### Exercise passage
*****

TCICT also held a huge role in helping several mountain communities use updated technology in the 2022 election. For several communities, it was the first time they were able to vote using technology that allowed votes to be processed in a way that others have experienced for several years.

In 2022, the county experienced an increase of 6.9% in our property assessment, which topped out at just over $43 billion. In addition to that, workday facilitators added $260 million in construction value here in Tulare County. The Resource Management Agency pulled over 4,000 building permits, performed over 3,000 code compliance inspections, completed 550 planning projects and abated around 90 abandoned vehicles.

As far as Health and Human Services, Townsend said they helped a tremendous amount of people throughout 2022. The veterans office assisted over 2000 veterans, Animal Services responded to over 6000 calls and facilitated about 700 pet adoptions and spayed and neutered over 2000 animals. The county’s counseling advocates held counseling sessions with 417 Medicare beneficiaries and five outreach advocates reached over 3500 beneficiaries through 31 community presentations.

The county is expanding their public health laboratory by adding an additional 2,600 square feet to their existing laboratory testing space. They are also building out their own crisis stabilization unit in partnership with Kaweah Health. It will provide 24 hour crisis intervention care for youth 21 and under and currently is proposed to be 5,000 square feet and have 12 beds.

“The physical infrastructure we build gives the future of Tulare County a fighting chance and sometimes even a second chance,” Townsend said.

The probation department has also created and opened a new secure youth treatment facility. The facility takes on a community centered approach. It allows several partners to come together to provide the public with a variety of services including life skill classes, therapy sessions, vocational training, mentorship opportunities and more. The state mandated focus has shifted from punitive measures and confinement to treatment and support according to Townsend.

The resource management agency completed one of the largest road maintenance efforts last year. It repaired and overlaid 37 miles of roadway at a value of $19  million. In the upcoming year, there are several roads and bridges that will be repaired as part of the county’s efforts to repair storm damages. As far as water, Townsed said the board assumed the role of administrator for the East Orosi Water System with the hope of bringing water to residents in the area and increasing water security.

This last year, the county museum partnered with Visit Visalia to become a certified autism center. That partnership allowed Visalia to become the first Certified Autism Destination in the state.

Townsend was sure to bring up expansions as well as partnerships as well. The county did purchase property in Earlimart and Pixlet for two new sheriff substations. The county also sold the only Tulare Pixley Courthouse to the city of Tulare, who will be turning it into a business incubator. Also in Tulare, the county entered into a lease agreement for property on the county’s Hillman Campus. The city of Tulare will be building a homeless shelter with 25% of the bed capacity reserved for the city.

As far as law enforcement goes, Townsend celebrated district Attorney Tim Ward and his office for battling the “immense uphill challenge” of prosecuting crime in California. He also applauded the Sheriff’s department for their unwavering dedication to serving the people of the county. Townsend gave a shout out to Tulare County Fire, for all they have done when it comes to the 100,000 acre fires without a civilian injury. And now all they have done with the tremendous amounts of flooding that hit the county.

“They’ve been exemplary in their response to these disasters and I’m talking about the disasters over several years,” Townsend said.

*****

Stored items from a collection

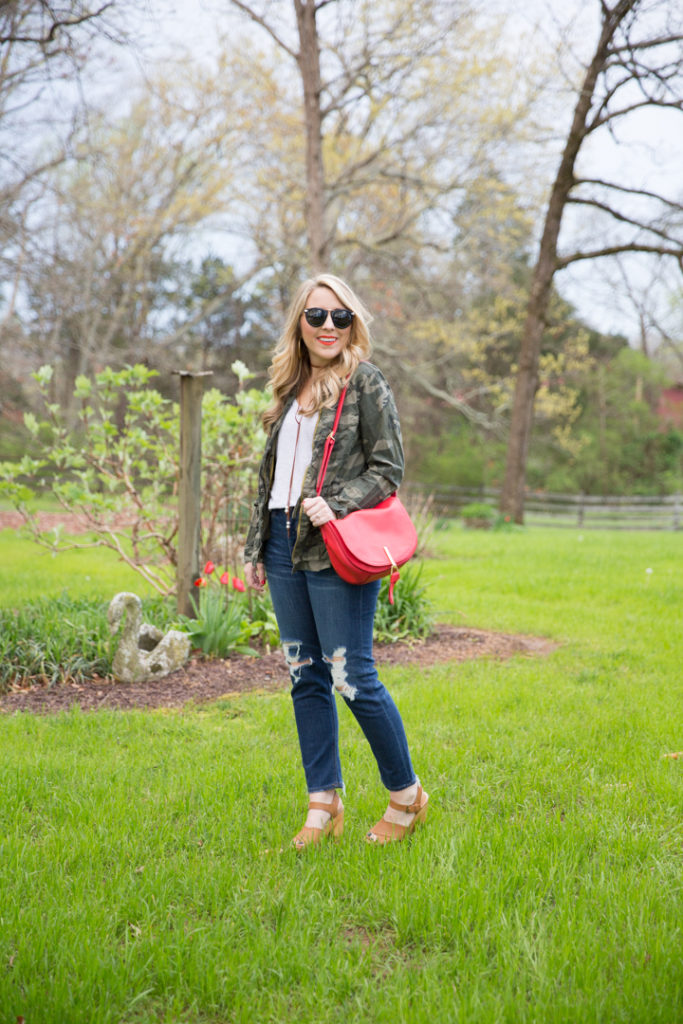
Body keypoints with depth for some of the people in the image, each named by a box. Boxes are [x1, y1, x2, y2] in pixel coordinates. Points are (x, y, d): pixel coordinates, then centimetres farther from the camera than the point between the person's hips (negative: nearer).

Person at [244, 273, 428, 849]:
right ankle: (324, 807, 18)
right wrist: (255, 546, 19)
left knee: (351, 678, -6)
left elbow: (389, 468, -6)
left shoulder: (366, 382, -2)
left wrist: (337, 504, -20)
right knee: (305, 677, 9)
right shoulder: (291, 387, 17)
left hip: (336, 550, -7)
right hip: (284, 546, 7)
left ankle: (407, 796, 12)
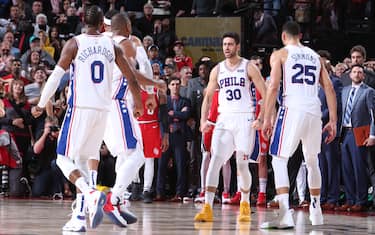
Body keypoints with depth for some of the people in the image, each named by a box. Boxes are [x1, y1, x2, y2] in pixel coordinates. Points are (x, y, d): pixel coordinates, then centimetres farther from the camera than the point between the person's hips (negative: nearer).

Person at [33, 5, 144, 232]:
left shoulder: (74, 43, -3)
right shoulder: (111, 45, 8)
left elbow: (57, 75, -5)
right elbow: (131, 76, 10)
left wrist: (42, 104, 5)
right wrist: (138, 103, 25)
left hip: (80, 108, -4)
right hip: (103, 109, 4)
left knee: (64, 158, 1)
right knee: (85, 160, 13)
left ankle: (91, 194, -25)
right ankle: (79, 217, 6)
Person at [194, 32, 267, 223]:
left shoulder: (248, 67, 0)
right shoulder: (217, 70, 10)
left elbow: (265, 93, -2)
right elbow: (208, 96, 15)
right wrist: (203, 120, 1)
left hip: (244, 119, -3)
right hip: (224, 120, 3)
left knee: (242, 164, -6)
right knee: (214, 162, -9)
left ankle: (245, 205, 13)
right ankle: (207, 208, -12)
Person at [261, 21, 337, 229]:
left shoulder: (280, 54, 7)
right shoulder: (315, 56, 21)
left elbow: (273, 87, -5)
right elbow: (329, 89, 14)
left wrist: (267, 119, -4)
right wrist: (333, 121, 14)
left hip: (293, 110, -5)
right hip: (314, 111, 5)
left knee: (279, 160, -1)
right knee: (312, 161, 23)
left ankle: (285, 214, -17)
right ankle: (316, 211, 29)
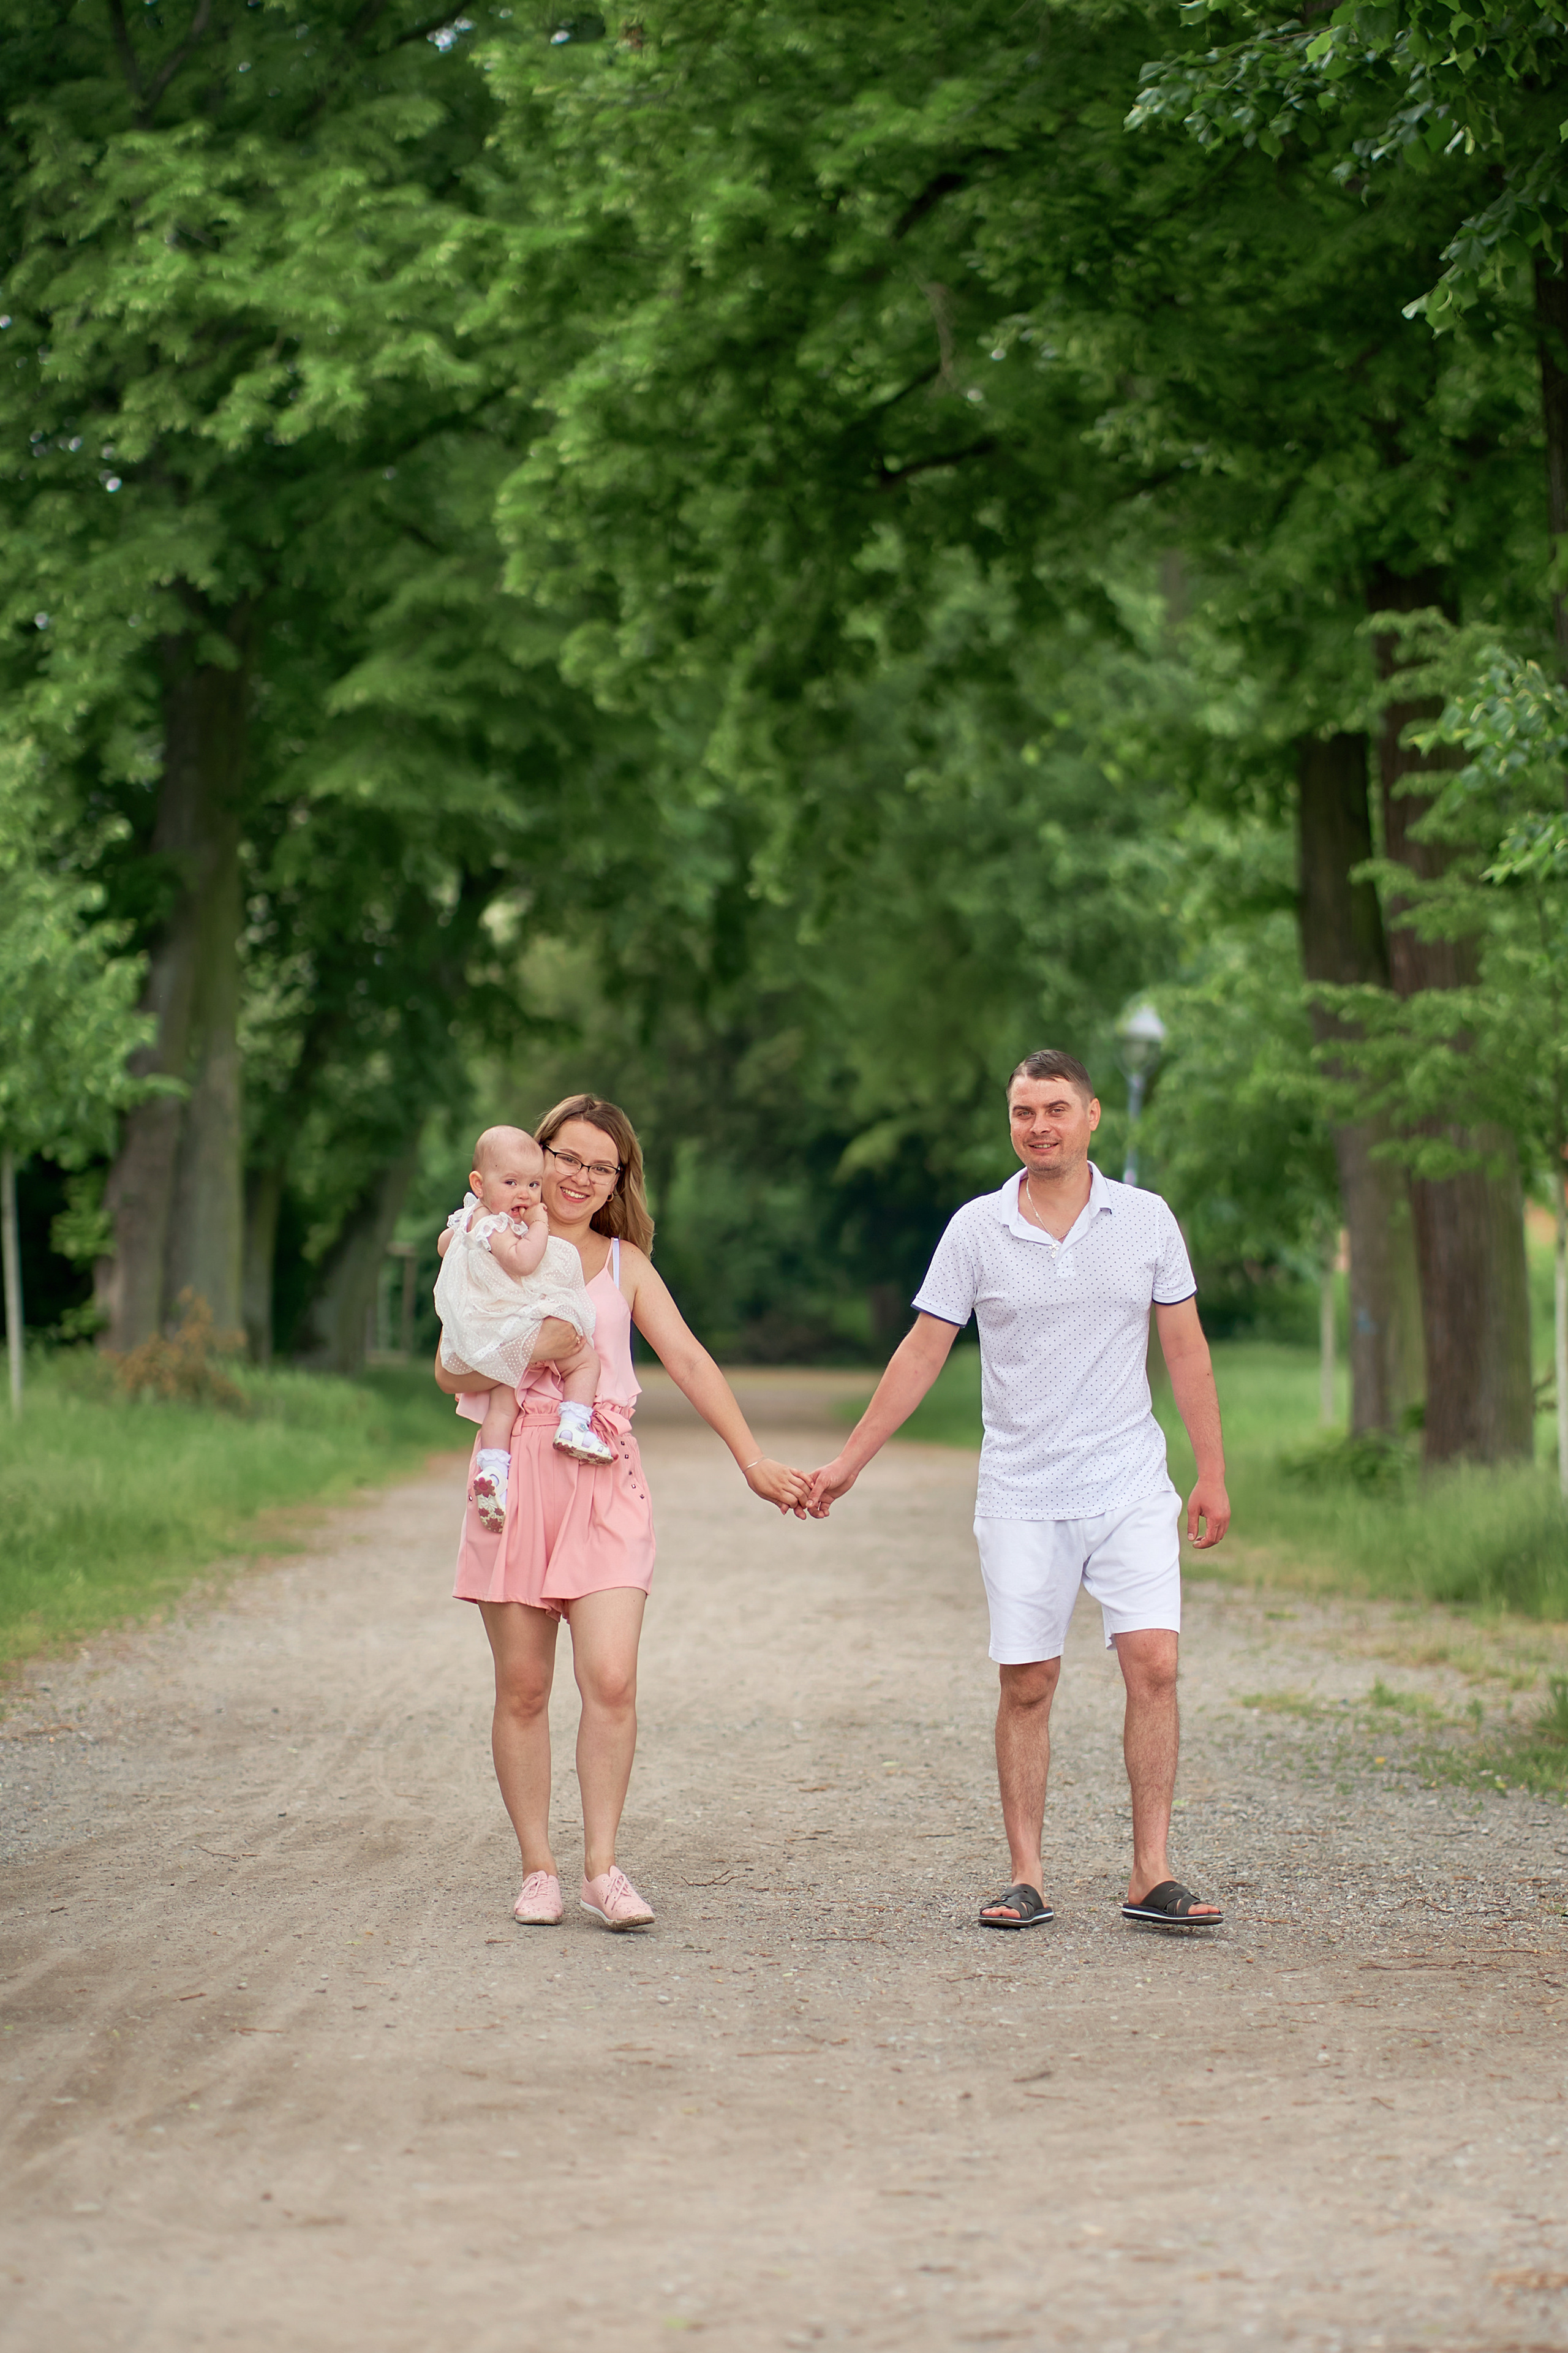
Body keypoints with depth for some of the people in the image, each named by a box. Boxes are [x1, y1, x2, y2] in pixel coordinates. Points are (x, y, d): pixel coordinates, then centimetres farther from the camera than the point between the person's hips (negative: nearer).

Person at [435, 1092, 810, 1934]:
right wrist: (525, 1350, -14)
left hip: (603, 1484, 0)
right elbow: (451, 1371, 4)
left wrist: (753, 1460, 0)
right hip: (515, 1476, 0)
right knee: (522, 1688, 1)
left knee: (611, 1679, -13)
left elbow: (690, 1362, 8)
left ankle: (601, 1867, -4)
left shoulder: (624, 1264, 14)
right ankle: (537, 1869, 9)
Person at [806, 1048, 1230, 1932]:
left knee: (1154, 1664, -10)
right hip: (1022, 1495, 0)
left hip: (1130, 1487, 0)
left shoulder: (1147, 1219, 3)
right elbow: (923, 1352, 7)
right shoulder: (976, 1229, 1)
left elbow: (1186, 1347, 8)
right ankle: (1028, 1879, 8)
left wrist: (1214, 1474, 6)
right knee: (1026, 1686, 0)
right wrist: (850, 1461, 7)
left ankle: (1152, 1876, -5)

*****

### Assignment
Answer these questions from the Tulare County passage:
(a) How many building permits did the Resource Management Agency pull?
(b) How many beds is the planned crisis stabilization unit proposed to have?
(c) How many miles of roadway were repaired and overlaid?

### Answer
(a) Over 4,000
(b) 12
(c) 37